What the task requires:
Reproduce the text of all the entries below word for word, leaving out the pictures.

(Beginning of Available data)

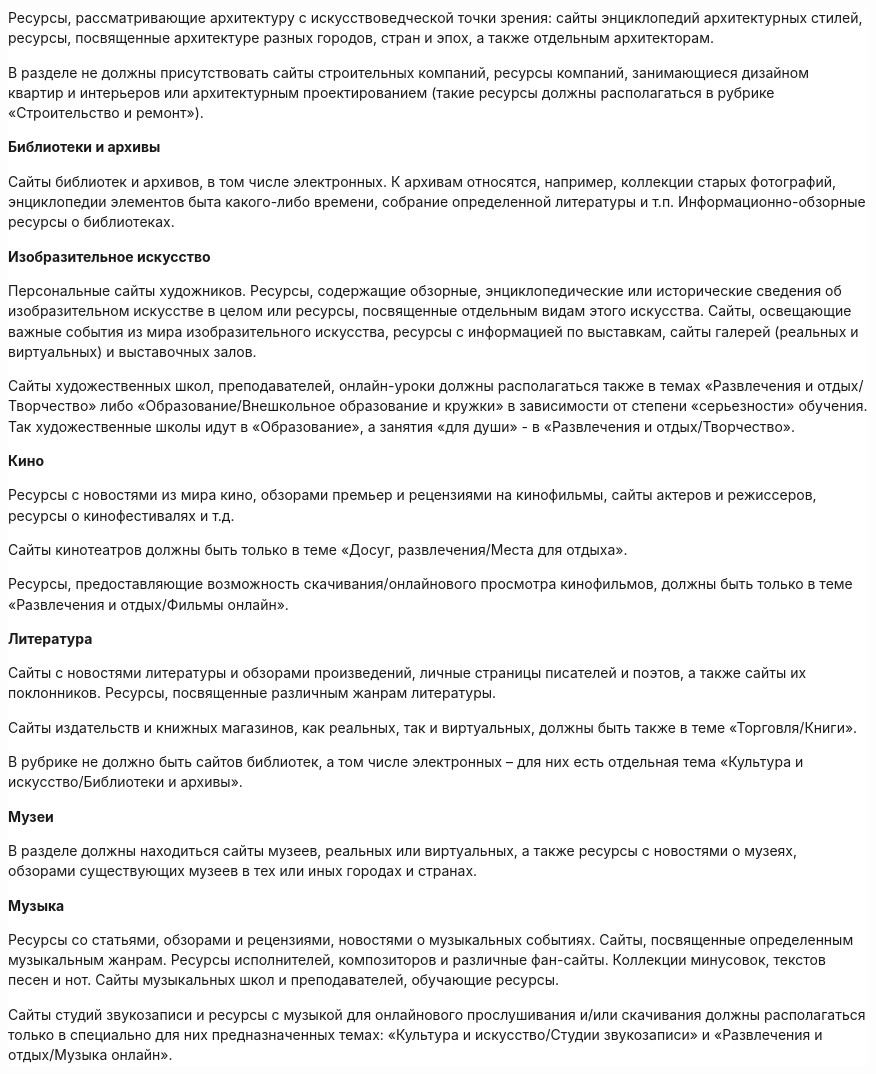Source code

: Ресурсы, рассматривающие архитектуру с искусствоведческой точки зрения: сайты энциклопедий архитектурных стилей, ресурсы, посвященные архитектуре разных городов, стран и эпох, а также отдельным архитекторам.

В разделе не должны присутствовать сайты строительных компаний, ресурсы компаний, занимающиеся дизайном квартир и интерьеров или архитектурным проектированием (такие ресурсы должны располагаться в рубрике «Строительство и ремонт»).

**Библиотеки и архивы**

Сайты библиотек и архивов, в том числе электронных. К архивам относятся, например, коллекции старых фотографий, энциклопедии элементов быта какого-либо времени, собрание определенной литературы и т.п. Информационно-обзорные ресурсы о библиотеках.

**Изобразительное искусство**

Персональные сайты художников. Ресурсы, содержащие обзорные, энциклопедические или исторические сведения об изобразительном искусстве в целом или ресурсы, посвященные отдельным видам этого искусства. Сайты, освещающие важные события из мира изобразительного искусства, ресурсы с информацией по выставкам, сайты галерей (реальных и виртуальных) и выставочных залов.

Сайты художественных школ, преподавателей, онлайн-уроки должны располагаться также в темах «Развлечения и отдых/Творчество» либо «Образование/Внешкольное образование и кружки» в зависимости от степени «серьезности» обучения. Так художественные школы идут в «Образование», а занятия «для души»  - в «Развлечения и отдых/Творчество».

**Кино**

Ресурсы с новостями из мира кино, обзорами премьер и рецензиями на кинофильмы, сайты актеров и режиссеров, ресурсы о кинофестивалях и т.д.

Сайты кинотеатров должны быть только в теме «Досуг, развлечения/Места для отдыха».

Ресурсы, предоставляющие возможность скачивания/онлайнового просмотра кинофильмов, должны быть только в теме «Развлечения и отдых/Фильмы онлайн».

**Литература**

Сайты с новостями литературы и обзорами произведений, личные страницы писателей и поэтов, а также сайты их поклонников. Ресурсы, посвященные различным жанрам литературы.

Сайты издательств и книжных магазинов, как реальных, так и виртуальных, должны быть также в теме «Торговля/Книги».

В рубрике не должно быть сайтов библиотек, а том числе электронных – для них есть отдельная тема «Культура и искусство/Библиотеки и архивы».

**Музеи**

В разделе должны находиться сайты музеев, реальных или виртуальных, а также ресурсы с новостями о музеях, обзорами существующих музеев в тех или иных городах и странах.

**Музыка**

Ресурсы со статьями, обзорами и рецензиями, новостями о музыкальных событиях. Сайты, посвященные определенным музыкальным жанрам. Ресурсы исполнителей, композиторов и различные фан-сайты. Коллекции минусовок, текстов песен и нот. Сайты музыкальных школ и преподавателей, обучающие ресурсы.

Сайты студий звукозаписи и ресурсы с музыкой для онлайнового прослушивания и/или скачивания должны располагаться только в специально для них предназначенных темах: «Культура и искусство/Студии звукозаписи» и «Развлечения и отдых/Музыка онлайн».
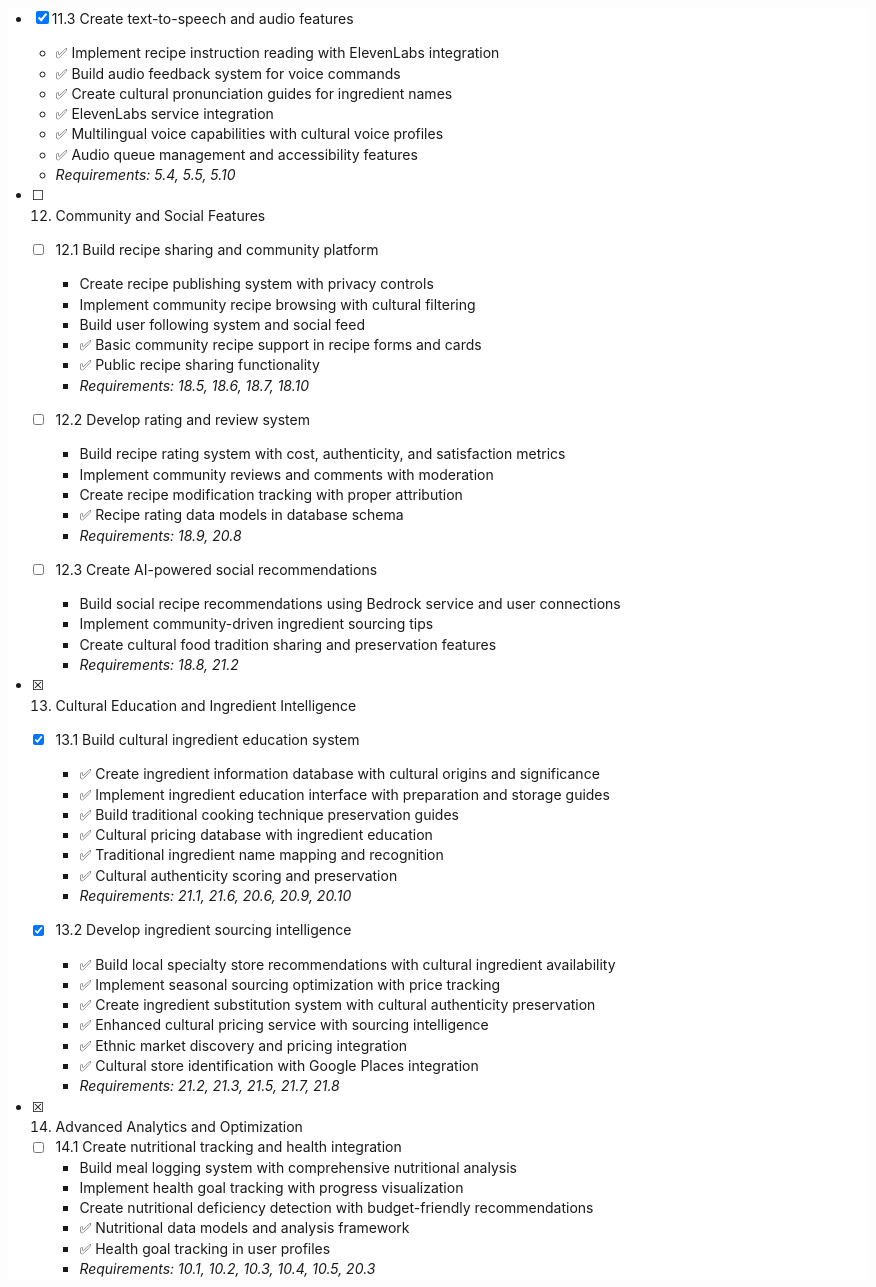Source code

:   - [x] 11.3 Create text-to-speech and audio features
    - ✅ Implement recipe instruction reading with ElevenLabs integration
    - ✅ Build audio feedback system for voice commands
    - ✅ Create cultural pronunciation guides for ingredient names
    - ✅ ElevenLabs service integration
    - ✅ Multilingual voice capabilities with cultural voice profiles
    - ✅ Audio queue management and accessibility features
    - _Requirements: 5.4, 5.5, 5.10_

- [ ] 12. Community and Social Features
  - [ ] 12.1 Build recipe sharing and community platform
    - Create recipe publishing system with privacy controls
    - Implement community recipe browsing with cultural filtering
    - Build user following system and social feed
    - ✅ Basic community recipe support in recipe forms and cards
    - ✅ Public recipe sharing functionality
    - _Requirements: 18.5, 18.6, 18.7, 18.10_

  - [ ] 12.2 Develop rating and review system
    - Build recipe rating system with cost, authenticity, and satisfaction metrics
    - Implement community reviews and comments with moderation
    - Create recipe modification tracking with proper attribution
    - ✅ Recipe rating data models in database schema
    - _Requirements: 18.9, 20.8_

  - [ ] 12.3 Create AI-powered social recommendations
    - Build social recipe recommendations using Bedrock service and user connections
    - Implement community-driven ingredient sourcing tips
    - Create cultural food tradition sharing and preservation features
    - _Requirements: 18.8, 21.2_

- [x] 13. Cultural Education and Ingredient Intelligence
  - [x] 13.1 Build cultural ingredient education system
    - ✅ Create ingredient information database with cultural origins and significance
    - ✅ Implement ingredient education interface with preparation and storage guides
    - ✅ Build traditional cooking technique preservation guides
    - ✅ Cultural pricing database with ingredient education
    - ✅ Traditional ingredient name mapping and recognition
    - ✅ Cultural authenticity scoring and preservation
    - _Requirements: 21.1, 21.6, 20.6, 20.9, 20.10_

  - [x] 13.2 Develop ingredient sourcing intelligence
    - ✅ Build local specialty store recommendations with cultural ingredient availability
    - ✅ Implement seasonal sourcing optimization with price tracking
    - ✅ Create ingredient substitution system with cultural authenticity preservation
    - ✅ Enhanced cultural pricing service with sourcing intelligence
    - ✅ Ethnic market discovery and pricing integration
    - ✅ Cultural store identification with Google Places integration
    - _Requirements: 21.2, 21.3, 21.5, 21.7, 21.8_

- [x] 14. Advanced Analytics and Optimization
  - [ ] 14.1 Create nutritional tracking and health integration
    - Build meal logging system with comprehensive nutritional analysis
    - Implement health goal tracking with progress visualization
    - Create nutritional deficiency detection with budget-friendly recommendations
    - ✅ Nutritional data models and analysis framework
    - ✅ Health goal tracking in user profiles
    - _Requirements: 10.1, 10.2, 10.3, 10.4, 10.5, 20.3_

(End of Available data)

Answer for the task:
Source code

: Ресурсы, рассматривающие архитектуру с искусствоведческой точки зрения: сайты энциклопедий архитектурных стилей, ресурсы, посвященные архитектуре разных городов, стран и эпох, а также отдельным архитекторам.

В разделе не должны присутствовать сайты строительных компаний, ресурсы компаний, занимающиеся дизайном квартир и интерьеров или архитектурным проектированием (такие ресурсы должны располагаться в рубрике «Строительство и ремонт»).

**Библиотеки и архивы**

Сайты библиотек и архивов, в том числе электронных. К архивам относятся, например, коллекции старых фотографий, энциклопедии элементов быта какого-либо времени, собрание определенной литературы и т.п. Информационно-обзорные ресурсы о библиотеках.

**Изобразительное искусство**

Персональные сайты художников. Ресурсы, содержащие обзорные, энциклопедические или исторические сведения об изобразительном искусстве в целом или ресурсы, посвященные отдельным видам этого искусства. Сайты, освещающие важные события из мира изобразительного искусства, ресурсы с информацией по выставкам, сайты галерей (реальных и виртуальных) и выставочных залов.

Сайты художественных школ, преподавателей, онлайн-уроки должны располагаться также в темах «Развлечения и отдых/Творчество» либо «Образование/Внешкольное образование и кружки» в зависимости от степени «серьезности» обучения. Так художественные школы идут в «Образование», а занятия «для души»  - в «Развлечения и отдых/Творчество».

**Кино**

Ресурсы с новостями из мира кино, обзорами премьер и рецензиями на кинофильмы, сайты актеров и режиссеров, ресурсы о кинофестивалях и т.д.

Сайты кинотеатров должны быть только в теме «Досуг, развлечения/Места для отдыха».

Ресурсы, предоставляющие возможность скачивания/онлайнового просмотра кинофильмов, должны быть только в теме «Развлечения и отдых/Фильмы онлайн».

**Литература**

Сайты с новостями литературы и обзорами произведений, личные страницы писателей и поэтов, а также сайты их поклонников. Ресурсы, посвященные различным жанрам литературы.

Сайты издательств и книжных магазинов, как реальных, так и виртуальных, должны быть также в теме «Торговля/Книги».

В рубрике не должно быть сайтов библиотек, а том числе электронных – для них есть отдельная тема «Культура и искусство/Библиотеки и архивы».

**Музеи**

В разделе должны находиться сайты музеев, реальных или виртуальных, а также ресурсы с новостями о музеях, обзорами существующих музеев в тех или иных городах и странах.

**Музыка**

Ресурсы со статьями, обзорами и рецензиями, новостями о музыкальных событиях. Сайты, посвященные определенным музыкальным жанрам. Ресурсы исполнителей, композиторов и различные фан-сайты. Коллекции минусовок, текстов песен и нот. Сайты музыкальных школ и преподавателей, обучающие ресурсы.

Сайты студий звукозаписи и ресурсы с музыкой для онлайнового прослушивания и/или скачивания должны располагаться только в специально для них предназначенных темах: «Культура и искусство/Студии звукозаписи» и «Развлечения и отдых/Музыка онлайн».
Source code

:   - [x] 11.3 Create text-to-speech and audio features
    - ✅ Implement recipe instruction reading with ElevenLabs integration
    - ✅ Build audio feedback system for voice commands
    - ✅ Create cultural pronunciation guides for ingredient names
    - ✅ ElevenLabs service integration
    - ✅ Multilingual voice capabilities with cultural voice profiles
    - ✅ Audio queue management and accessibility features
    - _Requirements: 5.4, 5.5, 5.10_

- [ ] 12. Community and Social Features
  - [ ] 12.1 Build recipe sharing and community platform
    - Create recipe publishing system with privacy controls
    - Implement community recipe browsing with cultural filtering
    - Build user following system and social feed
    - ✅ Basic community recipe support in recipe forms and cards
    - ✅ Public recipe sharing functionality
    - _Requirements: 18.5, 18.6, 18.7, 18.10_

  - [ ] 12.2 Develop rating and review system
    - Build recipe rating system with cost, authenticity, and satisfaction metrics
    - Implement community reviews and comments with moderation
    - Create recipe modification tracking with proper attribution
    - ✅ Recipe rating data models in database schema
    - _Requirements: 18.9, 20.8_

  - [ ] 12.3 Create AI-powered social recommendations
    - Build social recipe recommendations using Bedrock service and user connections
    - Implement community-driven ingredient sourcing tips
    - Create cultural food tradition sharing and preservation features
    - _Requirements: 18.8, 21.2_

- [x] 13. Cultural Education and Ingredient Intelligence
  - [x] 13.1 Build cultural ingredient education system
    - ✅ Create ingredient information database with cultural origins and significance
    - ✅ Implement ingredient education interface with preparation and storage guides
    - ✅ Build traditional cooking technique preservation guides
    - ✅ Cultural pricing database with ingredient education
    - ✅ Traditional ingredient name mapping and recognition
    - ✅ Cultural authenticity scoring and preservation
    - _Requirements: 21.1, 21.6, 20.6, 20.9, 20.10_

  - [x] 13.2 Develop ingredient sourcing intelligence
    - ✅ Build local specialty store recommendations with cultural ingredient availability
    - ✅ Implement seasonal sourcing optimization with price tracking
    - ✅ Create ingredient substitution system with cultural authenticity preservation
    - ✅ Enhanced cultural pricing service with sourcing intelligence
    - ✅ Ethnic market discovery and pricing integration
    - ✅ Cultural store identification with Google Places integration
    - _Requirements: 21.2, 21.3, 21.5, 21.7, 21.8_

- [x] 14. Advanced Analytics and Optimization
  - [ ] 14.1 Create nutritional tracking and health integration
    - Build meal logging system with comprehensive nutritional analysis
    - Implement health goal tracking with progress visualization
    - Create nutritional deficiency detection with budget-friendly recommendations
    - ✅ Nutritional data models and analysis framework
    - ✅ Health goal tracking in user profiles
    - _Requirements: 10.1, 10.2, 10.3, 10.4, 10.5, 20.3_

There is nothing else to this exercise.